Une campagne qui entre dans sa phase décisive
À l’issue des échanges, aucun consensus n’a émergé entre les différentes candidatures en lice. Chaque ministre présentera désormais un rapport à son gouvernement en vue de la décision finale qui interviendra lors du Sommet de Phnom Penh.
Le ministre délégué chargé de la Francophonie et de la Diaspora congolaise, Crispin Mbadu, a salué la prestation de la candidate congolaise, estimant qu’elle avait démontré sa capacité à conduire l’organisation vers une nouvelle étape de son histoire.
« Par la force de son argumentation, la cohérence de sa démarche, son expérience, son leadership et sa stature de femme d’État, elle a démontré qu’elle possède toutes les qualités requises pour conduire l’Organisation internationale de la Francophonie vers une nouvelle étape de son histoire », a-t-il déclaré.
Le membre du Gouvernement a indiqué que la RDC poursuivra ses consultations diplomatiques jusqu’au sommet de novembre.
« Notre campagne entre désormais dans sa dernière ligne droite. La République démocratique du Congo abordera cette ultime étape avec confiance, humilité et détermination », a-t-il affirmé.
Dans un message publié à l’issue de son audition, Juliana Amato Lumumba a réaffirmé sa vision d’une Francophonie plus proche des peuples.
« Notre diversité est notre force.
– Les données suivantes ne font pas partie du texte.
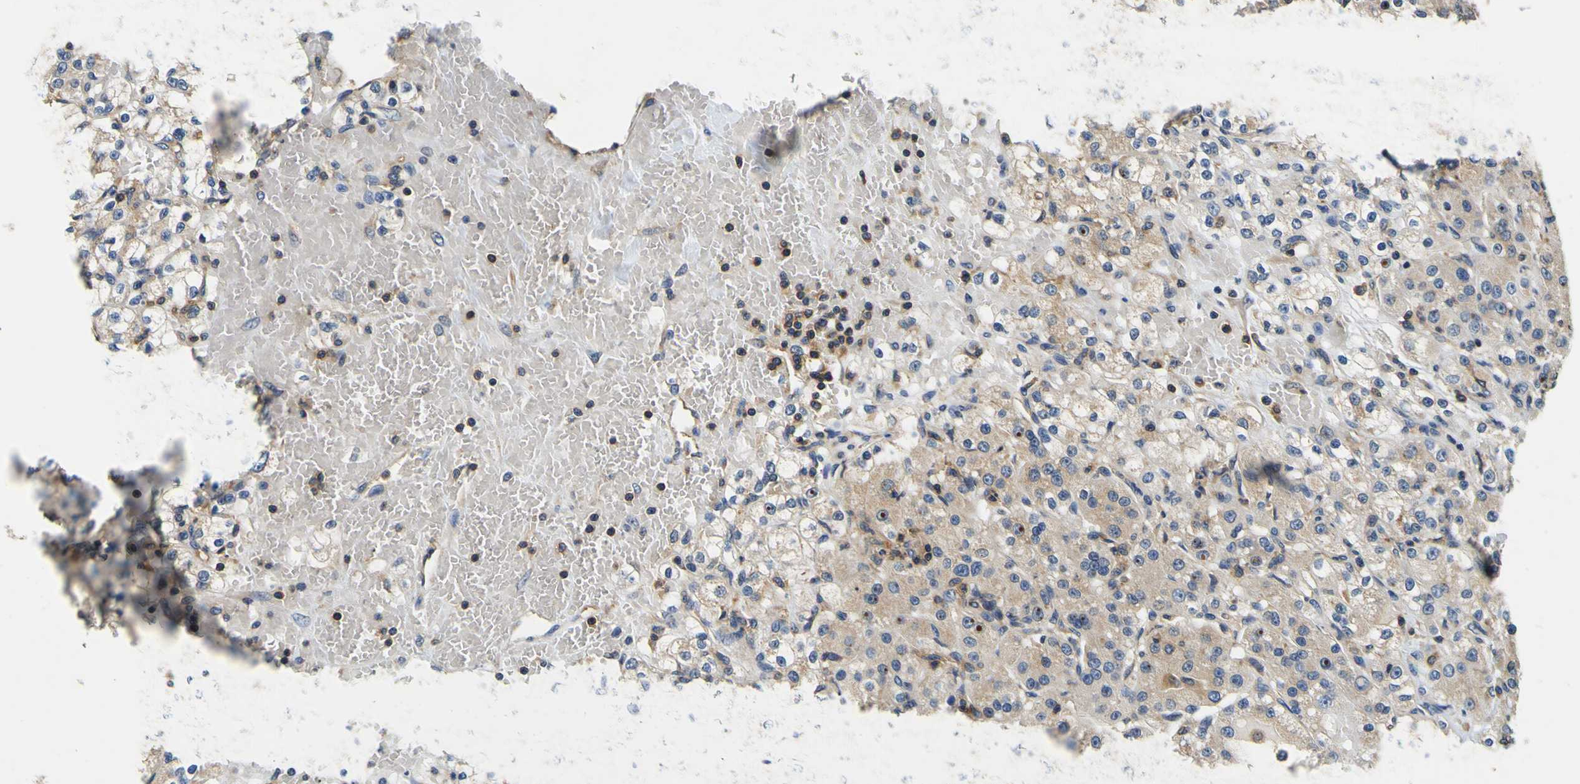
{"staining": {"intensity": "weak", "quantity": ">75%", "location": "cytoplasmic/membranous"}, "tissue": "renal cancer", "cell_type": "Tumor cells", "image_type": "cancer", "snomed": [{"axis": "morphology", "description": "Normal tissue, NOS"}, {"axis": "morphology", "description": "Adenocarcinoma, NOS"}, {"axis": "topography", "description": "Kidney"}], "caption": "Protein expression analysis of human adenocarcinoma (renal) reveals weak cytoplasmic/membranous expression in approximately >75% of tumor cells. (DAB IHC with brightfield microscopy, high magnification).", "gene": "CNR2", "patient": {"sex": "male", "age": 61}}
La Francophonie doit être un espace de solidarité, d’intelligence collective, de créativité humaine et de paix entre les peuples », a-t-elle conclu.
À quelques mois du Sommet de Phnom Penh, où les chefs d’État et de gouvernement seront appelés à désigner le prochain secrétaire général de l’OIF, la candidature de Juliana Amato Lumumba s’impose désormais comme l’un des projets les plus structurés et ambitieux en lice.
Portée par une intense mobilisation diplomatique de la RDC, sa vision d’une Francophonie plus inclusive, résolument tournée vers la jeunesse, le numérique, la culture et la paix, entend ouvrir un nouveau chapitre pour l’organisation et rapprocher davantage l’institution des aspirations concrètes des peuples francophones.